Couturier, whose three-game point streak ended during Wednesday’s 3-2 win over the Bruins, posted a career-high 15 goals last season and 22 assists in 82 games. In 35 games this season, he has nine tallies and 11 helpers.
The Flyers always felt the 2011 first-round draft pick (No. 8 overall) could blossom into a reliable goal scorer based on his numbers in junior hockey.
In his final two seasons with the Drummondville Voltieurs in the Quebec Major Junior Hockey League, Couturier scored 41 and 36 goals and finished both campaigns with 96 points. However, Couturier concentrated more on defense in his first season with the Voltieurs, when he finished with 31 points in 58 games.

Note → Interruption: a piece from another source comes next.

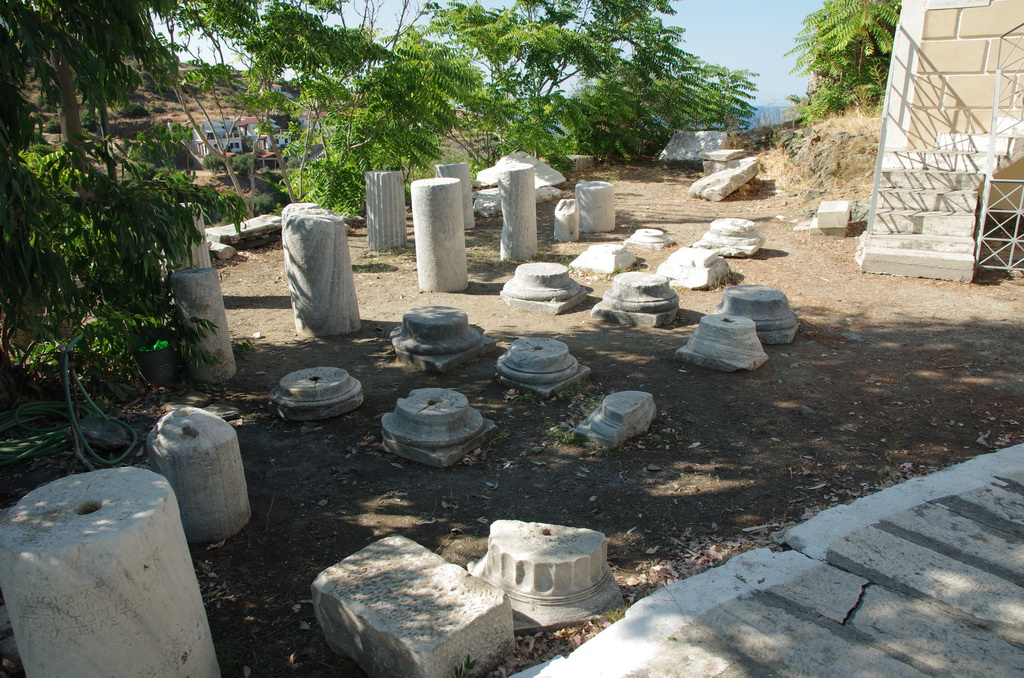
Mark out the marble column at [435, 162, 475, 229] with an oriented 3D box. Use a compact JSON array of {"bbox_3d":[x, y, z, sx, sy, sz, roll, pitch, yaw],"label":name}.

It’s a pattern that has followed him to the NHL.
“I think it’s similar,” Couturier said. “The first year of juniors I was playing third and fourth line minutes and if I wanted to get out there more I had to be reliable defensively and not get scored against. Then, my last two years I tried to out-score first lines. Now [with the Flyers], the first few years here have been similar and I am thinking the same way.”
Cemented mostly as a third-line center during his career with the Flyers, Couturier has been bumped to the second line this season. Paired recently with Brayden Schenn and Michael Raffl, Couturier’s line still gets the toughest assignment each game, though. The only difference is Couturier is providing offense as well.
“He’s still in a role playing the other team’s good line,” Flyers coach Dave Hakstol said. “It’s just not a shutdown role. You have to beat whoever you play against and he has that mentality.”